Plus, added the commissioners, TVN’s predicted spend on producing the local programming it said it would do, was far too low as well.

“The cost-per-hour of local programming proposed by TVN is not only substantially lower than that of the Toronto market stations but also, according to annual returns submitted to the Commission, substantially lower than that of other television stations located in urban markets of comparable size to St. Catharines and the Niagara region,” reads the decision.

Citing recent difficulties suffered by Toronto 1 (now SUN TV), which ended up causing the outright sale of Craig Media, and the struggles of CHUM’s Victoria, B.C. station, the Commission just couldn’t approve TVN.

“(A) new television station, particularly one that competes for audience and revenues in a major market, usually experiences much greater than anticipated losses in the early years of operation. As CHUM noted, Craig was forced to sell SUN TV after it experienced initial losses that were far greater than expected,” says the decision.

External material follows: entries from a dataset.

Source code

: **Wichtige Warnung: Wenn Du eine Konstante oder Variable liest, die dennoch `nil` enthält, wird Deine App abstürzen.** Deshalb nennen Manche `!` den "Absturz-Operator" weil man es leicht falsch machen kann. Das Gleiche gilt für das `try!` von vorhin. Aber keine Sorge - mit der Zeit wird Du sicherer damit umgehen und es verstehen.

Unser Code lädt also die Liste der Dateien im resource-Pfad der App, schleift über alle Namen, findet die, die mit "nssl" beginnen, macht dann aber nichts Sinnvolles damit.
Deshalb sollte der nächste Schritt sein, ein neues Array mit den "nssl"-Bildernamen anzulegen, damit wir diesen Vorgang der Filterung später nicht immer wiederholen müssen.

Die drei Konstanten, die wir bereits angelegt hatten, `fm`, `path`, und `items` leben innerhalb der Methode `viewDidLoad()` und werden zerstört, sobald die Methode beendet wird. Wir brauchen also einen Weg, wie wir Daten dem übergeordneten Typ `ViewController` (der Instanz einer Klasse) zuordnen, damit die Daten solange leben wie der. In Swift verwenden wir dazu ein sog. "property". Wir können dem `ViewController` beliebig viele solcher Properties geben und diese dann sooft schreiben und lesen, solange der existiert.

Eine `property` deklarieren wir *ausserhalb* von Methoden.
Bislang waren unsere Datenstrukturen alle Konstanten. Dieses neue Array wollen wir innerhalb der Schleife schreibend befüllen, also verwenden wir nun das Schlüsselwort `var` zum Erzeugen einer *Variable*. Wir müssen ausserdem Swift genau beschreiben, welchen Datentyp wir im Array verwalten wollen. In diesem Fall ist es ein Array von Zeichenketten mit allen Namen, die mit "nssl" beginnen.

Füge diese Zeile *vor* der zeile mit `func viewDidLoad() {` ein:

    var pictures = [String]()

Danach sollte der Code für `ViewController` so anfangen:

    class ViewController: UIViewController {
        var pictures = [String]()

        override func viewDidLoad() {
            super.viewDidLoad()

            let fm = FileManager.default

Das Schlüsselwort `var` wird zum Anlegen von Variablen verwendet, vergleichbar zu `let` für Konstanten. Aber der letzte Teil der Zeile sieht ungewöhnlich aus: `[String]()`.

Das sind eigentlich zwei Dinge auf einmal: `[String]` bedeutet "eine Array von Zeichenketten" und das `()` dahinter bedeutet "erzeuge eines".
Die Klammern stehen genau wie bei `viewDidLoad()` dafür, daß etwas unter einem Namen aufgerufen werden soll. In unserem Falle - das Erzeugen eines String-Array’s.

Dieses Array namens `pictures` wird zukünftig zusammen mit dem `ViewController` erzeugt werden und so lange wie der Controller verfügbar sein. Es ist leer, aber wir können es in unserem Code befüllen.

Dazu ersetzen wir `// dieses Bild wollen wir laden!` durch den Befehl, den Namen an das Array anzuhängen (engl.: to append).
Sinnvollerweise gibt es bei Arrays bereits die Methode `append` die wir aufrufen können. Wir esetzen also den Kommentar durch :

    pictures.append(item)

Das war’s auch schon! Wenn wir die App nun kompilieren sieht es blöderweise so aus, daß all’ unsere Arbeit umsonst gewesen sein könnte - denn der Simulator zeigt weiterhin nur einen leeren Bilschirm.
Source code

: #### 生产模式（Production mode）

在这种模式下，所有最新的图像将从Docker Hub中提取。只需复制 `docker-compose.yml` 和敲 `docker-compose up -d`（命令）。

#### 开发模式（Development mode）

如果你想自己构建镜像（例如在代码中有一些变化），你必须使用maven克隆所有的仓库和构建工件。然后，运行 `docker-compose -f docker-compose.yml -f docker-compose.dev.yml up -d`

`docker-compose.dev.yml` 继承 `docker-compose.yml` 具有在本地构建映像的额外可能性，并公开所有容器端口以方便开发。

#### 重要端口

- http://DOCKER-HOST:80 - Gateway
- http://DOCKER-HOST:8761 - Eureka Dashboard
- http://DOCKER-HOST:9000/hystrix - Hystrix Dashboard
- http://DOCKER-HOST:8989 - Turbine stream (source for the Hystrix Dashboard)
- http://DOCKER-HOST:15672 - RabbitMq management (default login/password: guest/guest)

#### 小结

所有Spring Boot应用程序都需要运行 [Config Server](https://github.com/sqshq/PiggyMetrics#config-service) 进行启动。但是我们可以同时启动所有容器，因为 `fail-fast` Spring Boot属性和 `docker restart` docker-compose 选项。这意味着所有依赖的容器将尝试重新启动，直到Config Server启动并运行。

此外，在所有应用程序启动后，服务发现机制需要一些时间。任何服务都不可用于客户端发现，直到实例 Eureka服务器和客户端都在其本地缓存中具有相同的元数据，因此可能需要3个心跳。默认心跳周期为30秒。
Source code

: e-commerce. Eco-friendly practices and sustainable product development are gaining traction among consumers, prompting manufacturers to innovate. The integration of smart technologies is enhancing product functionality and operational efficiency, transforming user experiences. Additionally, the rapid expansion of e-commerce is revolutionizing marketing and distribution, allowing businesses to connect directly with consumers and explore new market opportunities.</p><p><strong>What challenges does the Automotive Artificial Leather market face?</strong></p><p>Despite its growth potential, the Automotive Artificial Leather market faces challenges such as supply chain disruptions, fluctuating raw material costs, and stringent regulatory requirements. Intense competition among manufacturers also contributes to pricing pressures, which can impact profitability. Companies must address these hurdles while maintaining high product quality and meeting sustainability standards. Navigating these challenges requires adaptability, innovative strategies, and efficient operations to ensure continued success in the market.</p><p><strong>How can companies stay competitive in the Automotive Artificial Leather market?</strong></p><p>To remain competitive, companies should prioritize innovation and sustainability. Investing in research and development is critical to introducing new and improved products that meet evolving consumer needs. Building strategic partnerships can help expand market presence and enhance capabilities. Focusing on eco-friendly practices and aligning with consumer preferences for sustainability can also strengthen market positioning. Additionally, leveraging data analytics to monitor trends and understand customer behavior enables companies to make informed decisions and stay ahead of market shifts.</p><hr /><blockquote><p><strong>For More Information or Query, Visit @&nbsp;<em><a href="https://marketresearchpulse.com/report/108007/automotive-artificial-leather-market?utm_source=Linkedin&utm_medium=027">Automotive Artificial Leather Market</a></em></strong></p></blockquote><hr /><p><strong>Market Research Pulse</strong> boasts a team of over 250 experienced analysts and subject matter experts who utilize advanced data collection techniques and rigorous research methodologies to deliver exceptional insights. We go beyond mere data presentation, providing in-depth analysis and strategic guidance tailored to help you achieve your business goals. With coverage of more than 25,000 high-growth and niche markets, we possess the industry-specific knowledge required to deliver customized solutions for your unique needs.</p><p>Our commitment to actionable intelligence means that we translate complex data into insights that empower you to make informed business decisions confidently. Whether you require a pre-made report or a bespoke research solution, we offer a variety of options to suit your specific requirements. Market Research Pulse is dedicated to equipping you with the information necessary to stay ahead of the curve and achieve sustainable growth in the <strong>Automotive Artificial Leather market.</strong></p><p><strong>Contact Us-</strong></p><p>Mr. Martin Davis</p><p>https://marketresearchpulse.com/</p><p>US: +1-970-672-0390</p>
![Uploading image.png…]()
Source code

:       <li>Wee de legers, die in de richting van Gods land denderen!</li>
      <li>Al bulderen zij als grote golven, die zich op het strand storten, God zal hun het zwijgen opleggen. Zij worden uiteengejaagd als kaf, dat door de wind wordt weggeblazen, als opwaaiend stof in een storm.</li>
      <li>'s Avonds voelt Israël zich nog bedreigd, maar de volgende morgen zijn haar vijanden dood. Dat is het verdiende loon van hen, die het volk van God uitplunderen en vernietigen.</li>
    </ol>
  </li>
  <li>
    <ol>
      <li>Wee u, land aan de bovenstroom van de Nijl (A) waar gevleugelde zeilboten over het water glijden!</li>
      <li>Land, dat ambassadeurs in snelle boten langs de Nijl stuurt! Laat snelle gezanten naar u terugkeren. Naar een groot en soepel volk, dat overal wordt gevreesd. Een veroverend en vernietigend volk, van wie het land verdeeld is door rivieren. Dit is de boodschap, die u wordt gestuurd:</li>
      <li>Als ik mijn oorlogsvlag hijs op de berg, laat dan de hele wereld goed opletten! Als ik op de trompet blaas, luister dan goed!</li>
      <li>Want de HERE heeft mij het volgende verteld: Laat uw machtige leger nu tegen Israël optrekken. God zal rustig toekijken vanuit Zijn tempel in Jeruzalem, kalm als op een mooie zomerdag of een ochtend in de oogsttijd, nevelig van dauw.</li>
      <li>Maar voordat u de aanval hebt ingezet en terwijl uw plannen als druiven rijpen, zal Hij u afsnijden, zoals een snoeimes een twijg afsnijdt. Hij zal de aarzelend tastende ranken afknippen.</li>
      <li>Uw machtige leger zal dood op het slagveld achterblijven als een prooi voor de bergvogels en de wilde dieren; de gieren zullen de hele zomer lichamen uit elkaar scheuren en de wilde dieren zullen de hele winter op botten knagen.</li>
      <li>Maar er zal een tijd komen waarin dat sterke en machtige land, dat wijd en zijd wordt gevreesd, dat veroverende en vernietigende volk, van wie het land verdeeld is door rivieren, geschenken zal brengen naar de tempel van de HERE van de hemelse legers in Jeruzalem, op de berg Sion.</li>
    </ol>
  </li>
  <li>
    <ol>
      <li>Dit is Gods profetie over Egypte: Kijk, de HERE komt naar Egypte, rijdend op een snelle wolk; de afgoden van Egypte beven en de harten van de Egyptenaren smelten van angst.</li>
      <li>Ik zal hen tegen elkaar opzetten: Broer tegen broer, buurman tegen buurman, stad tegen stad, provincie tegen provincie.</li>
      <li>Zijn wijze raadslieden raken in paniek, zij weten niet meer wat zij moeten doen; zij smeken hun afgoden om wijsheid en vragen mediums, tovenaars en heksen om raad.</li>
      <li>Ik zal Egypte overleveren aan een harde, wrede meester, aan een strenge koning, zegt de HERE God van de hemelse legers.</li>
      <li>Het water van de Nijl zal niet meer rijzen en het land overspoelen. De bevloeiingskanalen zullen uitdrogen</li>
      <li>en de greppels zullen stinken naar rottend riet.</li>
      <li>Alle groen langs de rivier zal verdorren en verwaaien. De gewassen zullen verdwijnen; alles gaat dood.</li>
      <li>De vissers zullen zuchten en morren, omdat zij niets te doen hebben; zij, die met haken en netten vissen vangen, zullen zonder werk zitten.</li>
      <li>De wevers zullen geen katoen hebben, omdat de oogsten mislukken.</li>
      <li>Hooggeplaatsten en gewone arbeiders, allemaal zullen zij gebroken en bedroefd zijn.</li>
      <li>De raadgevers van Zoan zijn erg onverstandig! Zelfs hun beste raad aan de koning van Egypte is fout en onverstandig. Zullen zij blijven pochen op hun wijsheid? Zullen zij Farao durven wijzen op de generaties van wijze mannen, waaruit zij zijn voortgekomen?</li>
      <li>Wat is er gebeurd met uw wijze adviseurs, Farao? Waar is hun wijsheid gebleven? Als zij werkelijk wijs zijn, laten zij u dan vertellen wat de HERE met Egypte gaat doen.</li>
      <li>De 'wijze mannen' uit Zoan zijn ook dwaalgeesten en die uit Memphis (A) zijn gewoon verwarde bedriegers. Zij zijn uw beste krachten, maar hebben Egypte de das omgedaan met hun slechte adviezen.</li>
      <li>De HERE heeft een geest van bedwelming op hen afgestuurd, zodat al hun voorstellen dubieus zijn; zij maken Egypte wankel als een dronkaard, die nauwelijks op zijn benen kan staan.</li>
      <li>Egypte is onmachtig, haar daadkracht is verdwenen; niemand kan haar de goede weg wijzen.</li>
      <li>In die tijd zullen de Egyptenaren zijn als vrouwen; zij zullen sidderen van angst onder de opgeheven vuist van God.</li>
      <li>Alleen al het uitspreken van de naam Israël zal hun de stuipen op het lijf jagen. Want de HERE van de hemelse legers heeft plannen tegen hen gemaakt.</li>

“TVN’s operating line of credit combined with the cash call provisions of its shareholders agreement provide modest additional financing to address revenue shortfalls or cash overruns. However, the experience of other television stations, including that of CIVI-TV Victoria, a recently-licensed station that orients its local programming to Vancouver Island but also competes for audience in the Vancouver extended market, indicates that it may become necessary for TVN to seek substantial additional financing in the early years of operation. The Commission considers that securing additional financing in those circumstances would prove difficult and costly for TVN and would compromise its ability to implement its business plan.”

Plus, the conventional broadcast market is in a slump right now, one which TVN would exacerbate. “(C)onventional television stations in the market, taken as a whole, have experienced declines in advertising sales and viewership since those stations began operations. As noted by Global, CHCH-TV moved from a modest profit to a significant loss between 2000 and 2004. As well, as noted by Quebecor, SUN TV experienced a net loss in the order of $21 million in its first year of operations and is still losing money,” says the CRTC.

“Given these developments, the Commission is concerned that the introduction of a new competitor in the Toronto extended market could compromise the ability of existing conventional television stations to fulfill their programming commitments.”

Commissioners also used the decision to remind Global of its Niagara obligations with Hamilton-based CHCH and reiterated that station’s responsibilities. It then asked for monthly logs on how many news stories the station does in the St. Catharines, Welland, Niagara Falls area.

“During this proceeding, several participants expressed concern about the type and level of coverage provided by CHCH-TV of events occurring in the Niagara region. The Commission recognizes that, because of its wide coverage area, CHCH-TV has a responsibility to cover events not only in the Niagara region but also in Hamilton and other surrounding areas,” reads the last paragraph of the TVN decision.

“The Commission considers, however, that the regular coverage of news and events in the Niagara region is an important part of CHCH-TV’s mandate. The Commission notes that CHCH-TV’s independent advisory board files annual reports with the Commission on the station’s performance. In order that it may monitor CHCH-TV’s performance with respect to coverage of the Niagara region, the Commission expects future reports from CHCH-TV’s independent advisory board to include a listing of all news stories and other events covered by CHCH-TV that relate directly to the Niagara region, broken down on a monthly basis.”